The election judge was dangling from the chin-up bar when I came out from behind the booth.
He turned to see me and dropped guiltily back to the ground. Embarrassment crossed his young face, disguised by prematurely gray hair and beard. He smiled sheepish.
An election judge with long hippie hair and a stocking cap turned away as well, body language betraying he was the one who goaded the other judge into trying chin-ups.
Down the long row of folding tables set up in the grade school gym, three middle-aged black female judges kept chatting, not heeding the two white male judges playing with sports equipment.
The two white men told me how to feed my ballot into a large, tan machine that looked like a 1990s printer. It spat my ballot back out, saying I undervoted.
I said that was fine, that I wasn’t happy with any of the choices in a few races. The man with the the blonde, curly hippie hair and the stocking cap held down a button and the machine slurped my ballot back up.
The five election judges and I were the only people in the gymnasium.
“Been this slammed all day?” I asked the chin-up judge.
“This is your number,” he said by way of answer, tapping an orange glowing integer on the tan machine that slurped my ballot.
“35?” I asked.
He nodded. It was 5 p.m. and I was the 35th person to vote all day.
I can’t blame people. This isn’t a “Oh, how sad” story with an implicit “I’m better than you” aside because I took 20 minutes to head down the block. I had spent a slow day at work researching the candidates, developing some last-minute opinions. A lot of the races on my ballot were uncontested. A few others, I couldn’t bring myself to vote for any of the candidates. If there ever were an election I could have skipped, it was this one.
“I don’t know why they even do this,” the election judge with the beard said, shaking his head. “It’s got to cost a lot of money.”
I knew the judge.
I knew the judge from past elections, big ones where the line went out the door and down the street. Those elections, he hopped from place to place, called the main office to straighten out details, ran hither and yon to get the massive crowds to vote.
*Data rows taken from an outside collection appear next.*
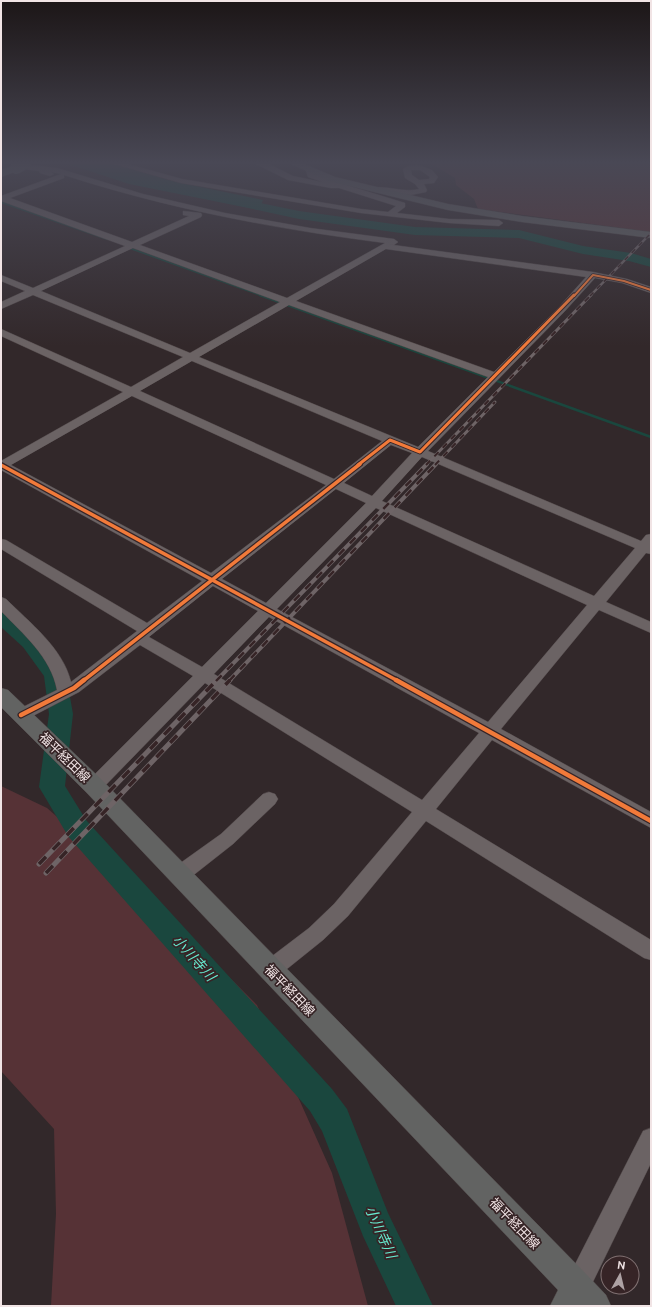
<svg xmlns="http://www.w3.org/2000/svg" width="652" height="1307" font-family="Ubuntu,'Noto Sans JP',sans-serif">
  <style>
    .green { fill: #563236 }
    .water { fill: #1a473e }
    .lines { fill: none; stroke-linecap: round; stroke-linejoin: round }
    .stream-far1 { stroke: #1a473e; stroke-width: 2 }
    .stream { stroke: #1a473e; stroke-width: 2.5 }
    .river { fill: #1a473e; fill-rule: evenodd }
    .minor-casing { stroke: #4d4445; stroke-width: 1 }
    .major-casing { stroke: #4d4445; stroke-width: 1 }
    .highway-casing { stroke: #4d4445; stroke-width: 1 }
    .minor { fill: #6b6364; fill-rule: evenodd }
    .major { fill: #626362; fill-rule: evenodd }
    .highway { fill: #626966; fill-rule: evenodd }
    .rail-far3-casing { stroke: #6e6466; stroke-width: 2.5 }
    .rail-far2-casing { stroke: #6e6466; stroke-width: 3 }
    .rail-far1-casing { stroke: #6e6466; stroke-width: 4 }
    .rail-casing { stroke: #6e6466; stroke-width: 5 }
    .rail-far3 { stroke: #362426; stroke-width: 1.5; stroke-dasharray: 5; stroke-linecap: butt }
    .rail-far2 { stroke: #362426; stroke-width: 2; stroke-dasharray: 6; stroke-linecap: butt }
    .rail-far1 { stroke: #362426; stroke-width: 2.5; stroke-dasharray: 8; stroke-linecap: butt }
    .rail { stroke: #362426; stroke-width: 3.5; stroke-dasharray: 10; stroke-linecap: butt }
    .highway-bridge-casing { stroke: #4d4445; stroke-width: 13; stroke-linecap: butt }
    .highway-bridge { stroke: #626966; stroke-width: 12 }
    .cycleway-far3-casing { stroke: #362426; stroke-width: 3.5 }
    .cycleway-far2-casing { stroke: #362426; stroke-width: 5 }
    .cycleway-far1-casing { stroke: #362426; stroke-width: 6 }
    .cycleway-casing { stroke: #362426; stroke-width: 7 }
    .cycleway-far3 { stroke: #f17a3a; stroke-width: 2 }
    .cycleway-far2 { stroke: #f17a3a; stroke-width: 3 }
    .cycleway-far1 { stroke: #f17a3a; stroke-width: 3.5 }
    .cycleway { stroke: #f17a3a; stroke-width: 4.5 }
    .labels { text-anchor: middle; stroke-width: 3.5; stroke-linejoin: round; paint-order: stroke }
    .near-street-label { font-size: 13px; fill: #f1e4e5; stroke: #362426 }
    .near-water-label { font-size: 14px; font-style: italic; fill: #66eacf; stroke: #362426 }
  </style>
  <rect width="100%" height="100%" fill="#32282a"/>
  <g class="green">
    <path d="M430,163H651V232L478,209L474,199L456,185L455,178Z"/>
    <path d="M1,786L47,808L153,901L257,1005L332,1173L368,1306H51L56,1214L54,1129L1,1071Z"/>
  </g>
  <path class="water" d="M65,163H111L172,181L263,200L259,210L129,184Z"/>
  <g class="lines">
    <g class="stream-far1">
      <path d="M1,202L107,239"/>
      <path d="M127,247L263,296"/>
    </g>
    <path class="stream" d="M260,295L651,437"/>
    <g class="river">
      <path d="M230,197L299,211L415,227L519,230L583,246L631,253L651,259V267L629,261L583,254L519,238L415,235L299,219L226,203L224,201L226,199Z"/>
      <path d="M1,608L8,610L39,637L66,674L73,714L65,786L86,820L332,1089L347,1109L388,1213L433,1306H396L363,1236L322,1131L310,1111L68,836L39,787L49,714L44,676L23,647L1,627Z"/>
    </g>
    <g class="minor-casing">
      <g id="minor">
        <path d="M14,163L57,168L143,194L225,213L310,228L394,239L398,242L394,245L386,244L593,272L627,279L651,287V293L622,283L595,278L565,311L428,451L641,541L646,535L651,534V554L646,553L606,602L651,622V633L599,610L501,729L651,812V828L492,740L436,809L651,940V960L644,958L426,821L348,916L323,940L277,977L270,979L263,977L260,970L263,963L309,928L334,904L412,812L205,683L100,791L94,793L88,791L85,786L88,781L193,676L140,645L79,692L27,719L21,721L15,719L13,715L15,711L57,690C51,657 23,634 1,611V597L6,599C29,622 63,648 71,682L137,631L1,549V539L6,540L147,623L202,581L1,470V461L123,392L1,336V329L131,387L183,357L33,295L1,309V302L25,291L1,281V275L33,288L125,246L1,201V196L61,174L51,172L54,174L50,176L40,173L39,171L24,169ZM64,175C169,209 276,229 385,243L287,298L140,245L201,217L202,215L201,213L183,211V215L189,216L132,242L10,198L64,178ZM133,248L280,302L190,353L41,291ZM386,249L586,277L559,307L494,372L296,301ZM289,305L488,377L418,447L199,357ZM192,361L382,441L334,479L140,391ZM132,396L326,485L211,573L11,465ZM391,445L412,453L372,496L344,483ZM422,457L635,548L594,596L382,501ZM336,489L366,503L266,603L222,579ZM376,508L587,605L488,722L277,609ZM213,586L258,611L202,667L149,637ZM269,617L479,733L422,800L214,674Z"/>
        <path d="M111,163H124L182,179L361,209L388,212L396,206L339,188H331L288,180L254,163H267L293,176L322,182L308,177L306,171L310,169H313L314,174L340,183L405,203V207L397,213L449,219L499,220L503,223L499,226L449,223L361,213L181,183Z"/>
        <path d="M418,165L432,170L438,177L434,183L424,184L427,190L426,192L411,195L387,192H375L371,190L372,188C388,185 403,193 419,189L415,184L405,178L403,169L408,166ZM411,170H420L430,177L429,179L419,180L412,175Z"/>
        <path d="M269,792L275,794L278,799L275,804L233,844L186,881L179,883L172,881L170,875L172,869L221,834L263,794Z"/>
        <path d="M651,1128V1163L586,1296L577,1299L568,1296L565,1287L568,1278L643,1131Z"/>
      </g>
    </g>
    <g class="major-casing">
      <g id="major">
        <path d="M289,163H302L335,177L448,204L522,216L651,232V238L522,222L448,210L329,181Z"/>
        <path d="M1,688L8,690L102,780L588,1276L606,1295L611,1306H550L558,1290L86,792L1,707Z"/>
      </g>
    </g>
    <g class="highway-casing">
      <path id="highway" d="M16,165L21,168L20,170L1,177V170Z"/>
    </g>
    <use href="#minor" class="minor"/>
    <use href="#major" class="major"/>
    <use href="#highway" class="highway"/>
    <g class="rail-far3-casing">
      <path id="rail-far3" d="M590,296L651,233"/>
    </g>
    <g class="rail-far2-casing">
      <g id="rail-far2">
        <path d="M426,465L591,295"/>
        <path d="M435,465L495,402"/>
      </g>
    </g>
    <g class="rail-far1-casing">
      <g id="rail-far1">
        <path d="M216,681L427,464"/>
        <path d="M229,681L436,464"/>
      </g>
    </g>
    <g class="rail-casing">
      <g id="rail">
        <path d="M39,864L217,680"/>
        <path d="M46,873L230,680"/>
      </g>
    </g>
    <use href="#rail-far3" class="rail-far3"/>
    <use href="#rail-far2" class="rail-far2"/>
    <use href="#rail-far1" class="rail-far1"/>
    <use href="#rail" class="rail"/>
    <g class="highway-bridge-casing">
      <path id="highway-bridge" d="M16,168L25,163"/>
    </g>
    <use href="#highway-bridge" class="highway-bridge"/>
    <g class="cycleway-far3-casing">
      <path id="cycleway-far3" d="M574,296L593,275L624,281L651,290"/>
    </g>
    <g class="cycleway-far2-casing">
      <path id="cycleway-far2" d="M358,465L390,440L420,452L574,295"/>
    </g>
    <g class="cycleway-far1-casing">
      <g id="cycleway-far1">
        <path d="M1,465L398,681"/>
        <path d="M83,681L360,464"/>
      </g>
    </g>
    <g class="cycleway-casing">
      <g id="cycleway">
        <path d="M396,680L651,821"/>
        <path d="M21,715L74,688L84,680"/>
      </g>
    </g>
    <use href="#cycleway-far3" class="cycleway-far3"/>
    <use href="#cycleway-far2" class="cycleway-far2"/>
    <use href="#cycleway-far1" class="cycleway-far1"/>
    <use href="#cycleway" class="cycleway"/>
  </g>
  <linearGradient id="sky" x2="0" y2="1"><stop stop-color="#1c1617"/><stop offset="0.47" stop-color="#494855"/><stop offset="1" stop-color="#494855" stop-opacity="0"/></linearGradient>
  <rect width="652" height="346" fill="url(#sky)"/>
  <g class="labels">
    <g class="near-street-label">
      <text transform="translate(65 757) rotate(44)" y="5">福平経田線</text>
      <text transform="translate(290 990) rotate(46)" y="5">福平経田線</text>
      <text transform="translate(515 1223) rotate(46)" y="5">福平経田線</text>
    </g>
    <g class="near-water-label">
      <text transform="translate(194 958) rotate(48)" y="5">小川寺川</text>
      <text transform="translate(381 1232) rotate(66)" y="5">小川寺川</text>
    </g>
  </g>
  <rect width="652" height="1307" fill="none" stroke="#f1e4e5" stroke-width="4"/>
  <g transform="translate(620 1275) rotate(8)"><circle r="19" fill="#362426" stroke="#817172"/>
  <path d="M0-3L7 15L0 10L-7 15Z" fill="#aea2a4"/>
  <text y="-6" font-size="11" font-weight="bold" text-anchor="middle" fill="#f1e4e5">N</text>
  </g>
</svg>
The three women chatting in the corner, I knew them too. The old hippie was new, but maybe I just missed his wrinkled face in the hustle and kerfuffle of massive elections where the line lasted hours.
They were here. They kept coming back. They doubted themselves and asked if democracy was worth the money, but year after year, election after election, they came back because it was the right thing to do.
Even if only 35 people voted.
And even if they were left alone in a gym with nothing to do but play around with the chin-up bar.